Tapi, hampir seluruh sampel memiliki baku mutu air yang masih bisa ditoleransi sehingga tak masuk kategori limbah Bahan Berbahaya Beracun (B3).
 
Pengaturan soal warna limbah dalam regulasi yang ada, menurut Yusep, masih belum jelas. Karena itu, ia memandang perlu adanya tinjauan regulasi terkait standar baku mutu air.
 
Tujuannya agar pabrik-pabrik pembuang limbah dengan warna mencolok dapat ditindak.
 
Sementara itu, di tempat Awim (68) menggarap lahan, Desa Sukamulya, Kecamatan Rancaekek, Kabupaten Bandung, limbah seolah jadi pemandangan lumrah.
 
Buktinya, anak sungai yang melintasi wilayah tersebut sudah dijadikan tempat pembuangan limbah pabrik.
 
Begitu juga saluran irigasi, kondisinya pun tidak jauh berbeda.
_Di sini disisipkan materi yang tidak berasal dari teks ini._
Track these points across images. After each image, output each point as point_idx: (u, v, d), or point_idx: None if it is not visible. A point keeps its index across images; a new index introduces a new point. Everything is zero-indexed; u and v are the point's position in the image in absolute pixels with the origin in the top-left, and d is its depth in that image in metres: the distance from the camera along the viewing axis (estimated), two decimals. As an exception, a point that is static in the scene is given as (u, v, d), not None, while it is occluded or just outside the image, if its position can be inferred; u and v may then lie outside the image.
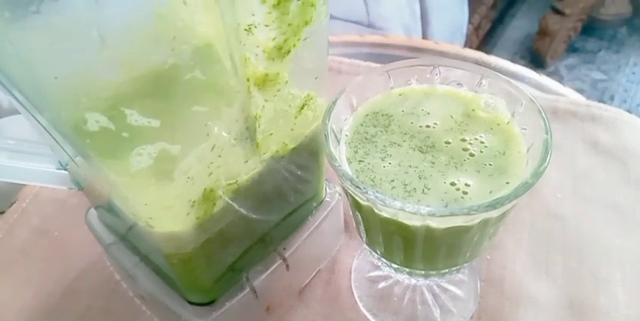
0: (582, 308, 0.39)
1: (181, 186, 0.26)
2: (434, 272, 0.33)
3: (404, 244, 0.30)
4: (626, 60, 1.66)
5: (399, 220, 0.27)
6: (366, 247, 0.34)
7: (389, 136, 0.30)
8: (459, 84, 0.32)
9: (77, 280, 0.42)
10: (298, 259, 0.39)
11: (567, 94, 0.58)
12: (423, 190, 0.28)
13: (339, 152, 0.30)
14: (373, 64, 0.58)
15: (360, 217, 0.31)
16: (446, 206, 0.27)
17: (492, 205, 0.25)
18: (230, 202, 0.30)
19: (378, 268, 0.41)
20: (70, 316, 0.40)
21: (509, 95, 0.31)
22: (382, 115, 0.31)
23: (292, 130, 0.31)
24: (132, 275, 0.37)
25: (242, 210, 0.32)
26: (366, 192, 0.26)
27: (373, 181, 0.28)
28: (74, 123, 0.22)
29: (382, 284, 0.42)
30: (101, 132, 0.22)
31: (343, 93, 0.31)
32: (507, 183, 0.28)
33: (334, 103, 0.30)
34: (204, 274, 0.33)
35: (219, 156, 0.27)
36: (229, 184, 0.29)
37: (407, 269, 0.32)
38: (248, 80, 0.26)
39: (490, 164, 0.29)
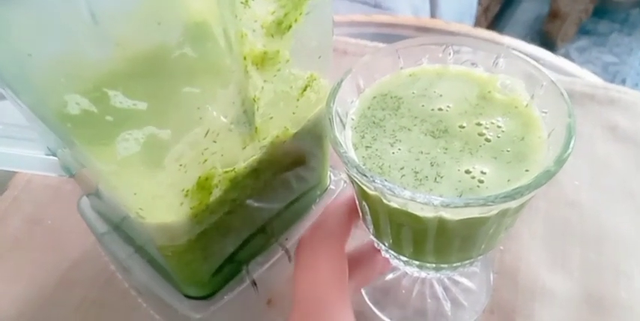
0: (601, 303, 0.37)
1: (173, 174, 0.24)
2: (446, 265, 0.31)
3: (414, 236, 0.28)
4: (639, 42, 1.62)
5: (410, 210, 0.25)
6: (373, 238, 0.31)
7: (398, 120, 0.28)
8: (473, 64, 0.30)
9: (71, 271, 0.41)
10: (301, 251, 0.37)
11: (583, 76, 0.56)
12: (436, 179, 0.26)
13: (345, 137, 0.28)
14: (380, 45, 0.56)
15: (367, 208, 0.29)
16: (460, 196, 0.25)
17: (511, 196, 0.23)
18: (227, 191, 0.28)
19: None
20: (64, 308, 0.38)
21: (528, 76, 0.28)
22: (391, 97, 0.29)
23: (294, 113, 0.29)
24: (126, 267, 0.35)
25: (240, 199, 0.30)
26: (374, 180, 0.24)
27: (381, 169, 0.26)
28: (54, 106, 0.20)
29: (390, 276, 0.40)
30: (83, 115, 0.20)
31: (349, 73, 0.28)
32: (527, 171, 0.25)
33: (339, 84, 0.28)
34: (200, 267, 0.31)
35: (215, 142, 0.25)
36: (226, 172, 0.27)
37: (417, 262, 0.31)
38: (245, 59, 0.24)
39: (508, 150, 0.26)
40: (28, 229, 0.43)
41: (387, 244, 0.31)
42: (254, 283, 0.35)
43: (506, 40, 0.58)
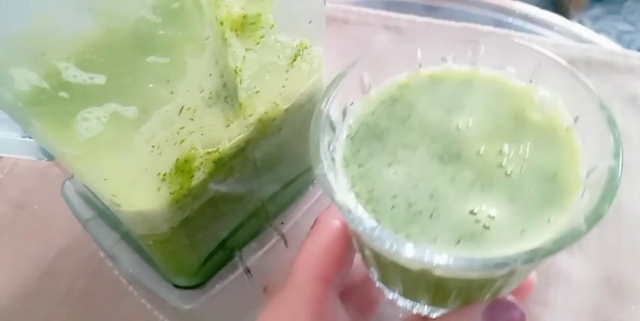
0: (620, 287, 0.35)
1: (145, 157, 0.22)
2: (442, 310, 0.26)
3: (404, 283, 0.24)
4: (655, 9, 1.56)
5: (396, 258, 0.21)
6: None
7: (404, 135, 0.23)
8: (506, 68, 0.24)
9: (58, 259, 0.38)
10: (297, 235, 0.34)
11: (601, 43, 0.52)
12: (431, 215, 0.20)
13: (335, 150, 0.22)
14: (384, 13, 0.52)
15: (355, 242, 0.25)
16: (458, 243, 0.20)
17: (523, 260, 0.18)
18: (211, 173, 0.26)
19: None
20: (50, 298, 0.36)
21: (571, 92, 0.22)
22: (402, 102, 0.24)
23: (283, 87, 0.26)
24: (112, 255, 0.33)
25: (227, 183, 0.27)
26: (352, 220, 0.19)
27: (371, 194, 0.21)
28: (1, 82, 0.18)
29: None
30: (34, 92, 0.18)
31: (354, 67, 0.23)
32: (549, 222, 0.20)
33: (339, 79, 0.23)
34: (187, 256, 0.29)
35: (192, 119, 0.22)
36: (209, 153, 0.25)
37: (411, 301, 0.26)
38: (222, 24, 0.21)
39: (531, 192, 0.21)
40: (14, 215, 0.41)
41: (376, 276, 0.26)
42: (248, 271, 0.32)
43: (518, 5, 0.54)
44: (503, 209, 0.20)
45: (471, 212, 0.20)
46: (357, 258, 0.26)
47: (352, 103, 0.23)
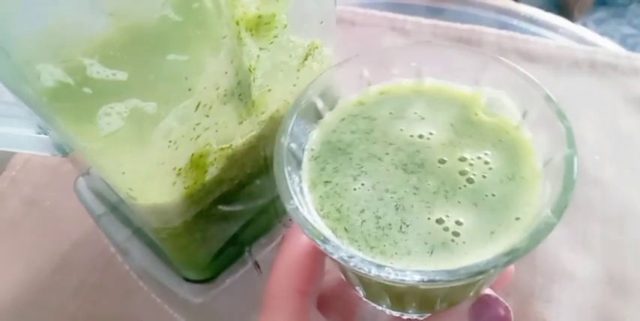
0: (624, 284, 0.35)
1: (162, 152, 0.22)
2: (429, 314, 0.26)
3: (391, 298, 0.24)
4: (659, 13, 1.56)
5: (378, 279, 0.20)
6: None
7: (369, 146, 0.23)
8: (452, 74, 0.24)
9: (70, 254, 0.39)
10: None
11: (605, 46, 0.53)
12: (401, 227, 0.20)
13: (300, 178, 0.22)
14: (391, 15, 0.53)
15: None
16: (431, 253, 0.20)
17: (504, 262, 0.18)
18: (224, 169, 0.26)
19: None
20: (63, 291, 0.37)
21: (518, 89, 0.23)
22: (363, 117, 0.24)
23: (295, 85, 0.27)
24: (124, 249, 0.34)
25: (239, 178, 0.28)
26: (328, 250, 0.19)
27: (339, 212, 0.21)
28: (26, 78, 0.18)
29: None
30: (58, 88, 0.19)
31: (305, 95, 0.23)
32: (518, 219, 0.20)
33: (294, 110, 0.23)
34: (199, 250, 0.30)
35: (207, 116, 0.23)
36: (222, 149, 0.25)
37: (397, 312, 0.26)
38: (238, 24, 0.22)
39: (493, 194, 0.21)
40: (26, 211, 0.42)
41: (362, 294, 0.26)
42: (257, 266, 0.33)
43: (522, 8, 0.55)
44: (469, 215, 0.21)
45: (439, 221, 0.21)
46: (329, 264, 0.26)
47: (310, 130, 0.24)
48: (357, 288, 0.25)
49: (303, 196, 0.22)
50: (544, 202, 0.20)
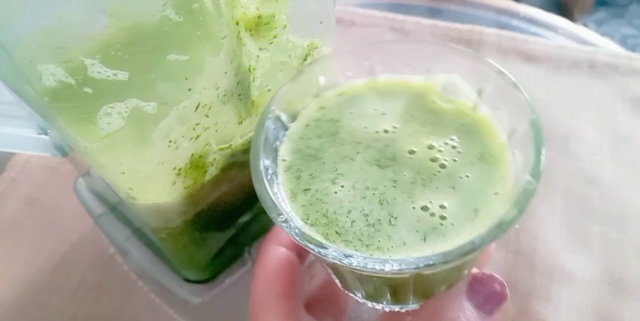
0: (623, 284, 0.35)
1: (162, 151, 0.22)
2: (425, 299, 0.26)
3: (393, 292, 0.24)
4: (659, 14, 1.56)
5: (383, 274, 0.21)
6: (343, 289, 0.26)
7: (339, 149, 0.23)
8: (405, 67, 0.25)
9: (69, 254, 0.39)
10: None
11: (605, 46, 0.53)
12: (390, 221, 0.21)
13: (279, 191, 0.23)
14: (390, 15, 0.53)
15: (329, 269, 0.25)
16: (424, 240, 0.20)
17: (487, 238, 0.19)
18: (224, 169, 0.26)
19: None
20: (62, 292, 0.37)
21: (470, 70, 0.23)
22: (326, 120, 0.24)
23: (294, 85, 0.27)
24: (124, 249, 0.34)
25: (239, 178, 0.28)
26: (325, 256, 0.19)
27: (326, 217, 0.21)
28: (27, 78, 0.18)
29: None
30: (60, 88, 0.19)
31: (268, 111, 0.23)
32: (496, 193, 0.21)
33: (260, 128, 0.23)
34: (199, 250, 0.30)
35: (207, 116, 0.23)
36: (222, 149, 0.26)
37: (397, 307, 0.27)
38: (237, 24, 0.22)
39: (467, 176, 0.22)
40: (26, 211, 0.42)
41: (360, 296, 0.26)
42: (257, 266, 0.33)
43: (523, 8, 0.55)
44: (450, 198, 0.21)
45: (423, 208, 0.21)
46: (315, 268, 0.26)
47: (279, 144, 0.24)
48: (354, 291, 0.25)
49: (287, 208, 0.22)
50: (517, 172, 0.21)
Tercemar dan kotor.
 
Awim kesal betul tatkala limbah menggenang di sawahnya. Pikirannya berkecamuk, setelah menghitung biaya yang sudah dikeluarkan untuk membeli bibit dan juga pupuk.
 
Belum lagi biaya lainnya, hingga kerugian sudah harus ditelannya kembali.
 
Dikatakan, limbah yang keluar kerap berwarna-warni, berbau menyengat dan bertemperatur tinggi. “Hampir tiap hari limbah itu dibuang tanpa henti ke sungai langsung,” ungkap Awin.
 
Alhasil, pertanian pun makin sulit ditopang. Air justru terkontaminasi limbah cair. Produksi padi mengalami kemerosotan digerogoti limbah.
 
Kini, petani hanya dapat memanen 3-4 ton gabah basah per-hektarnya. Itupun dengan kualitas yang buruk.
 
Padahal sebelum terkontaminasi limbah, ia bisa mendapatkan 7-8 ton gabah.
 
Sejauh ini, pada realitasnya tak pernah ada valuasi ekonomi untuk dampak pencemaran Sungai Citarum.
 
Meskipun kerugian ada di depan mata. Angka kerugian dalam bentuk materi juga tidak ada.
 
Pun belum menghitung air mata dan penderitaan para penderita infeksi yang terakumulasi pencemaran limbah industri.